[Текст для чтения]:
· · · ·
Другими словами, соединяя в одно учения Бэкона и Гроция, происхождение нравственных понятий становится ясным, если признать основной чертой человека инстинкт общительности (вследствие этого инстинкта складывается общественная жизнь с некоторыми неизбежными уступками личному эгоизму); причем она способствует, в свою очередь, выработке понятий родовой нравственности, которые мы находим у всех первобытных дикарей. Затем на почве жизни, слагающейся под влиянием несомненно сильного инстинкта общительности, постоянно работает разум, который ведет человека к выработке правил жизни, все более сложных и укрепляющих вместе с тем побуждения общественного инстинкта и внушенные им привычки. Идет, следовательно, естественным путем выработка того, что мы называем правом.
Таким образом, ясно, что нравственный склад и понятия человека вовсе не нуждаются в сверхъестественном объяснении. И действительно, во второй половине XVIII и в XIX веке большинство писавших о нравственности указывало на ее происхождение из двоякого источника: прирожденного чувства, или общественного инстинкта, и разума, который укрепляет и развивает то, что подсказано ему наследственным чувством и инстинктивно выработанными привычками.
· · · ·
[Задания для выполнения]:
1. Перечислите все случаи употребления существительного «выработка» в тексте о происхождении нравственности и укажите, выработка чего упоминается в каждом из них.
2. Верните без изменений фрагмент текста о происхождении нравственности: всё начиная со слов «Другими словами, соединяя» и вплоть до слов «мы называем правом.».
3. Продолжите текст о происхождении нравственности, начав сразу после его последнего предложения.

[Показанные строки]:
· · · ·
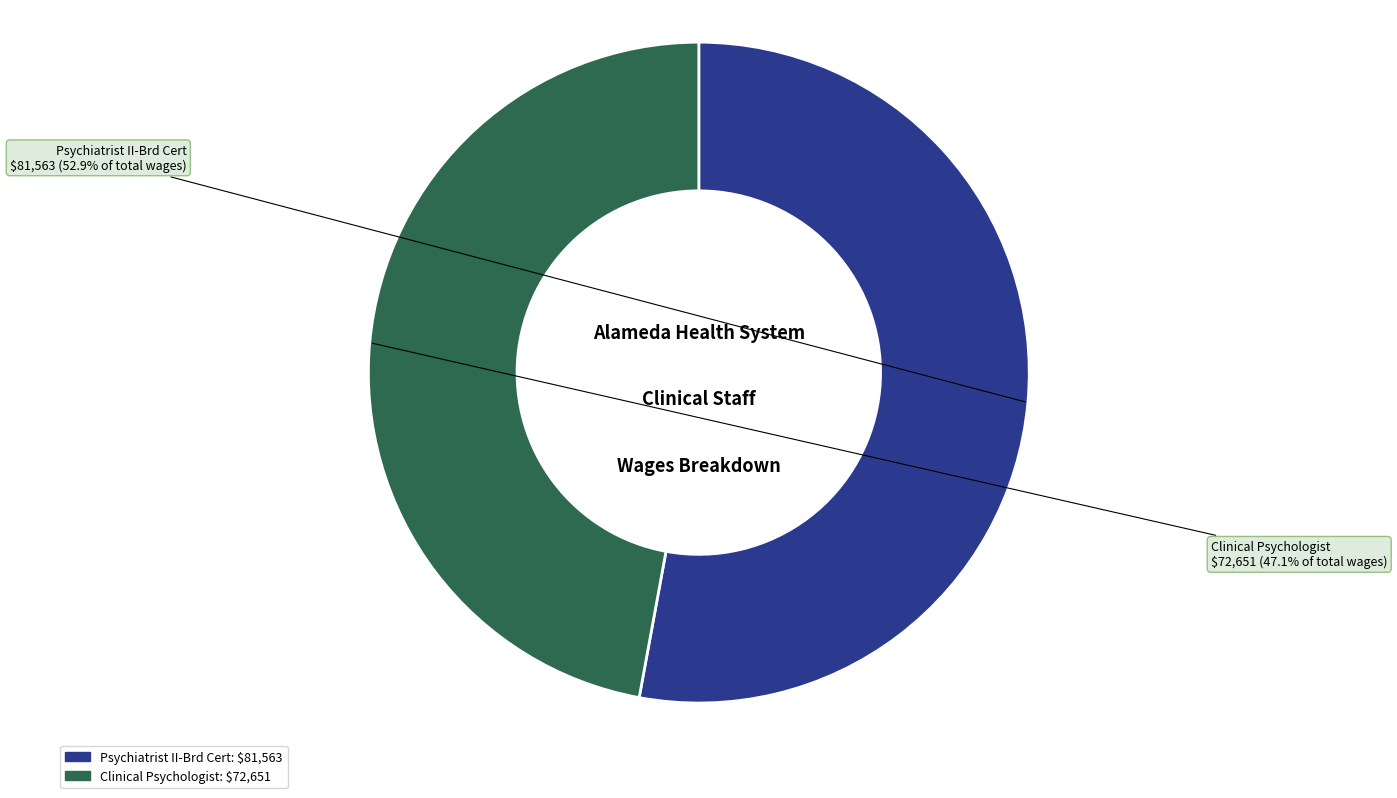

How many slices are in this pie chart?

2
· · · ·
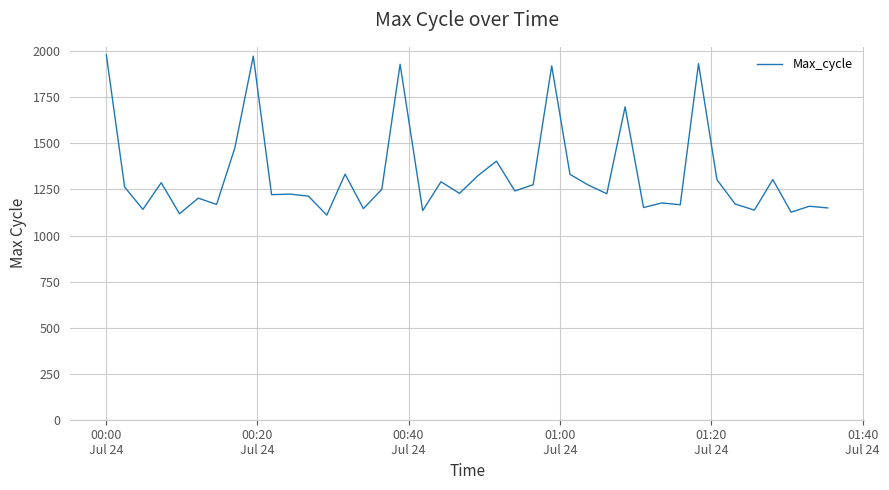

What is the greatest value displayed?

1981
· · · ·
[Ответы к заданиям]:
1.
1. Выработка понятий родовой нравственности.
2. Выработка правил жизни, все более сложных и укрепляющих побуждения общественного инстинкта и внушенные им привычки.
3. Выработка того, что мы называем правом.

2.
Другими словами, соединяя в одно учения Бэкона и Гроция, происхождение нравственных понятий становится ясным, если признать основной чертой человека инстинкт общительности (вследствие этого инстинкта складывается общественная жизнь с некоторыми неизбежными уступками личному эгоизму); причем она способствует, в свою очередь, выработке понятий родовой нравственности, которые мы находим у всех первобытных дикарей. Затем на почве жизни, слагающейся под влиянием несомненно сильного инстинкта общительности, постоянно работает разум, который ведет человека к выработке правил жизни, все более сложных и укрепляющих вместе с тем побуждения общественного инстинкта и внушенные им привычки. Идет, следовательно, естественным путем выработка того, что мы называем правом.

3.
Те же, кто непременно хотел ввести в этику сверхприродное, «божественное» начало, объясняли инстинкт и привычки общественности в человеке божественным внушением, совершенно оставляя в стороне то, что привычки и инстинкт общественности свойственны громадному большинству животных, причем, прибавлю я, мы узнаем теперь, что привычки общительности представляют самое верное оружие в борьбе за существование, а потому они все более и более укрепляются в общественных видах.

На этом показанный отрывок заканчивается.